| Work instruction |
Go through the data below and return each line where the string "refusal" occurs.

| Information shown |

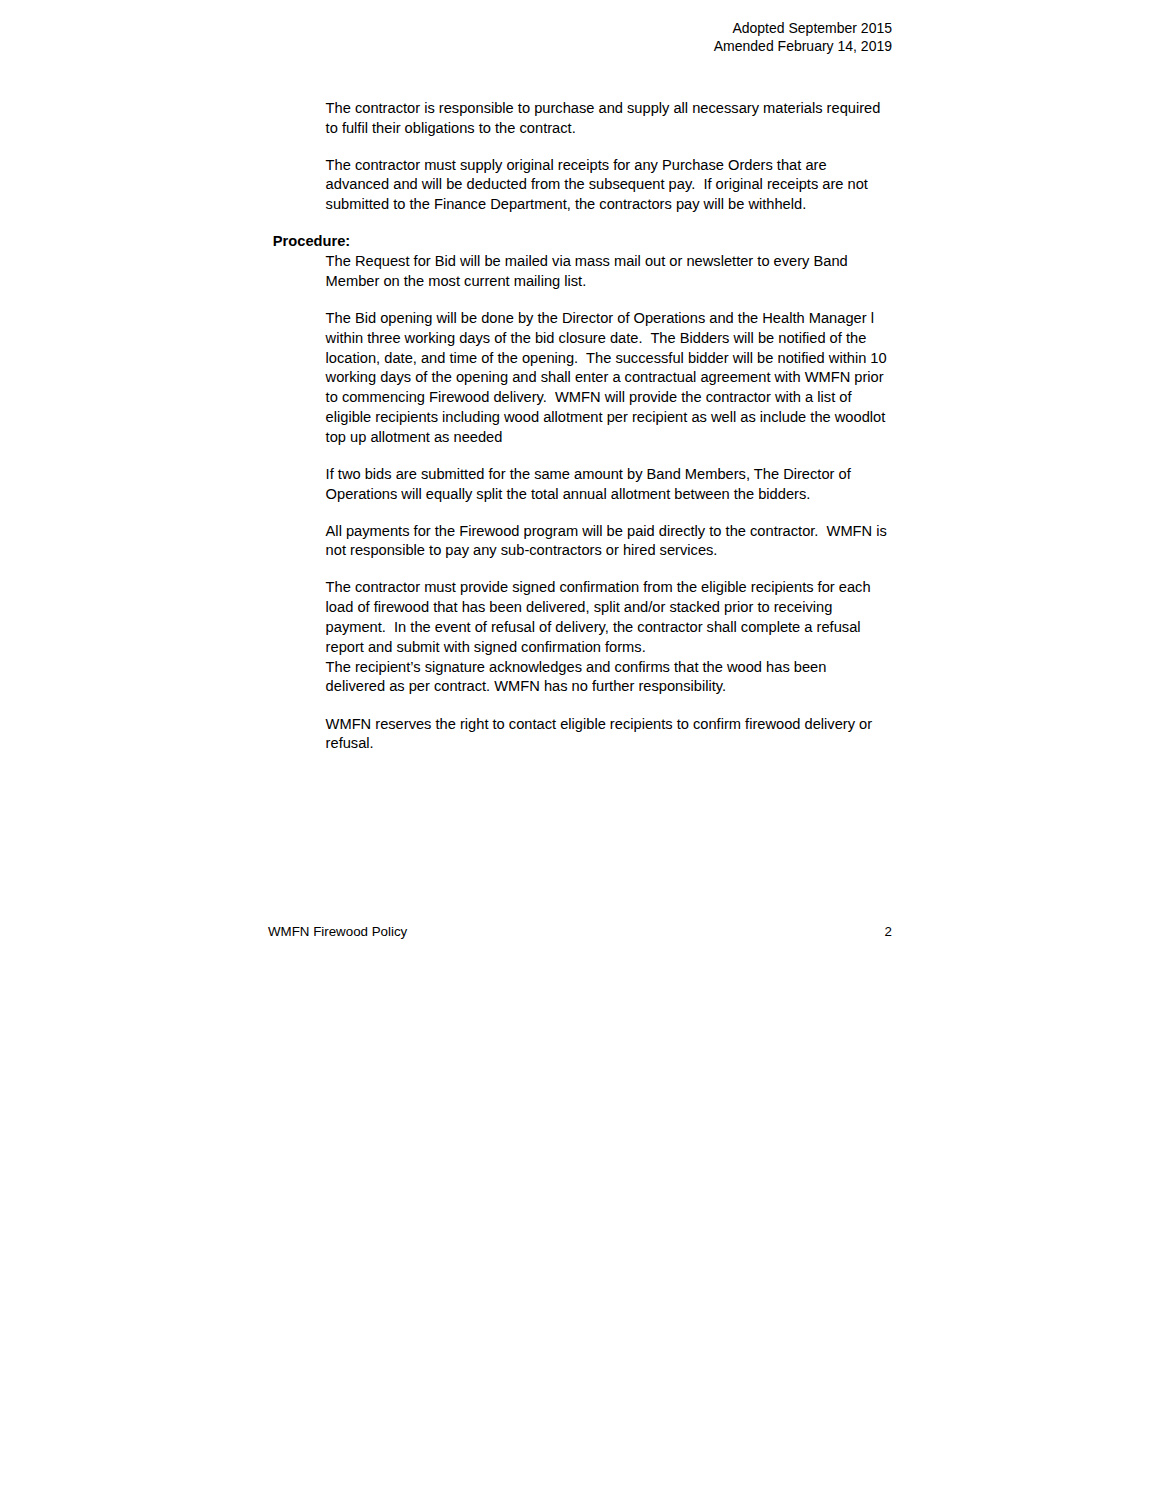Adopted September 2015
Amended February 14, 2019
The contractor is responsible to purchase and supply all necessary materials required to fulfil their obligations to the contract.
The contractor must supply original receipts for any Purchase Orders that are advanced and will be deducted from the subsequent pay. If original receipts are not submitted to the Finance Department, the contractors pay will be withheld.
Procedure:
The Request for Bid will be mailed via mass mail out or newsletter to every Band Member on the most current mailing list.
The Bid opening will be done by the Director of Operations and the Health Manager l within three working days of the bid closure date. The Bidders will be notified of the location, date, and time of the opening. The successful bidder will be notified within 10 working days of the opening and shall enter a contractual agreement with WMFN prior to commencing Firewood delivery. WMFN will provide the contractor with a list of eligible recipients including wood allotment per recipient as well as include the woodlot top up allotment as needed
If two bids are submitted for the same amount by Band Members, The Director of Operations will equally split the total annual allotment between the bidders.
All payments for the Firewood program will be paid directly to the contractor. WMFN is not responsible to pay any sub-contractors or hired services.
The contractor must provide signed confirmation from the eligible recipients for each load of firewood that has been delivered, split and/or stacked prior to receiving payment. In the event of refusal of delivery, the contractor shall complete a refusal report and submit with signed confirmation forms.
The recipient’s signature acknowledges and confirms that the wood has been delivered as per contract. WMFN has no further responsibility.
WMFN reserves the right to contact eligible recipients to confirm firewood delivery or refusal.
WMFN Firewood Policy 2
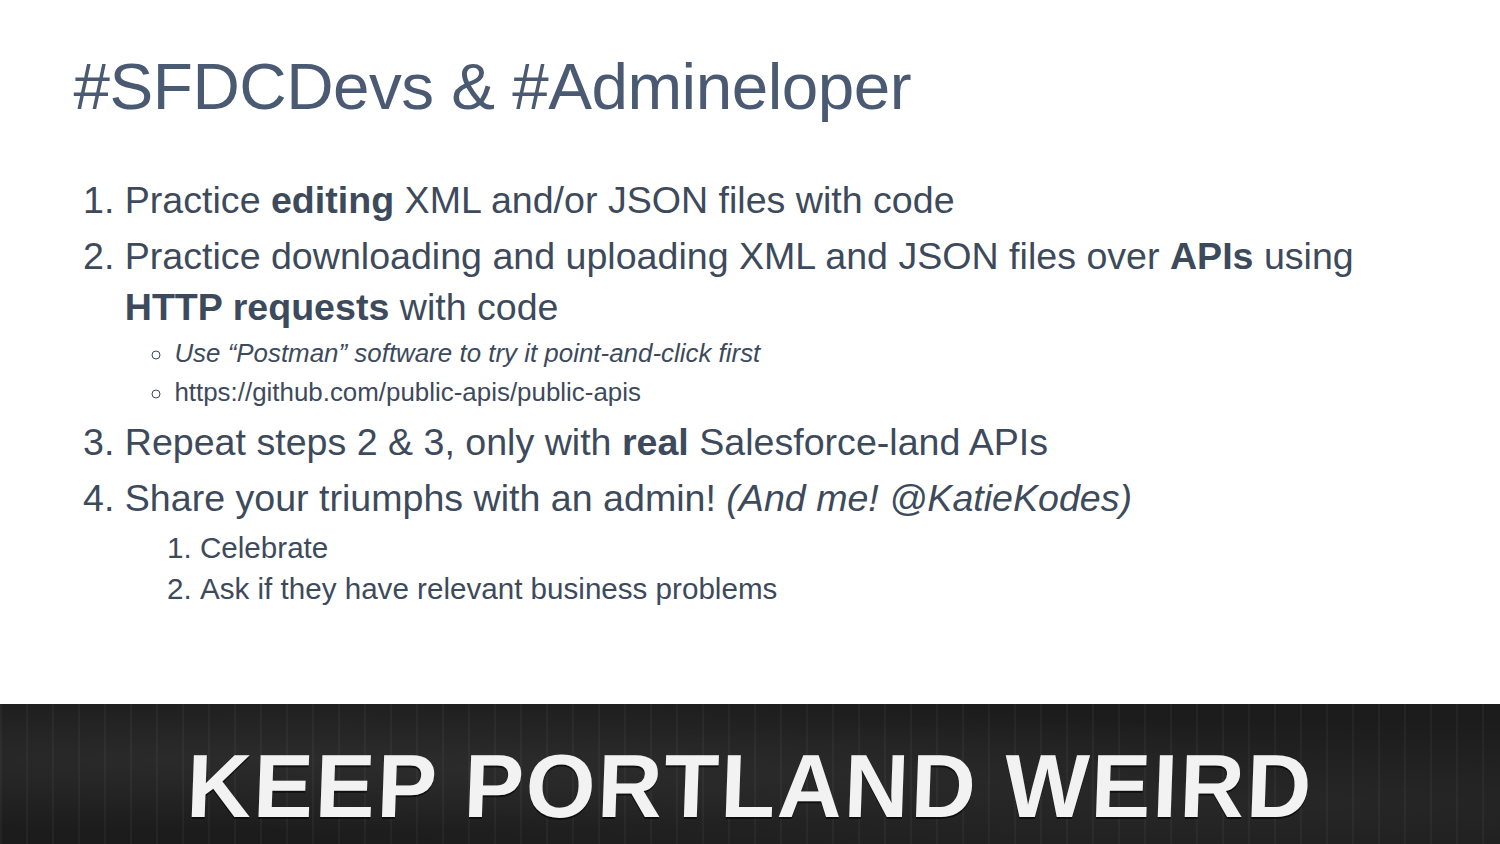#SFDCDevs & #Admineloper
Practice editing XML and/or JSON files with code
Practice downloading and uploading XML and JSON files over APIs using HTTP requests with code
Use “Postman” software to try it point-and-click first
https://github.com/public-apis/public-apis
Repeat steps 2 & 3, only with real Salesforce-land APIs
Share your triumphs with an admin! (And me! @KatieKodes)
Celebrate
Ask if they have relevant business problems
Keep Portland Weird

| Written solution |
The contractor must provide signed confirmation from the eligible recipients for each load of firewood that has been delivered, split and/or stacked prior to receiving payment. In the event of refusal of delivery, the contractor shall complete a refusal report and submit with signed confirmation forms.
WMFN reserves the right to contact eligible recipients to confirm firewood delivery or refusal.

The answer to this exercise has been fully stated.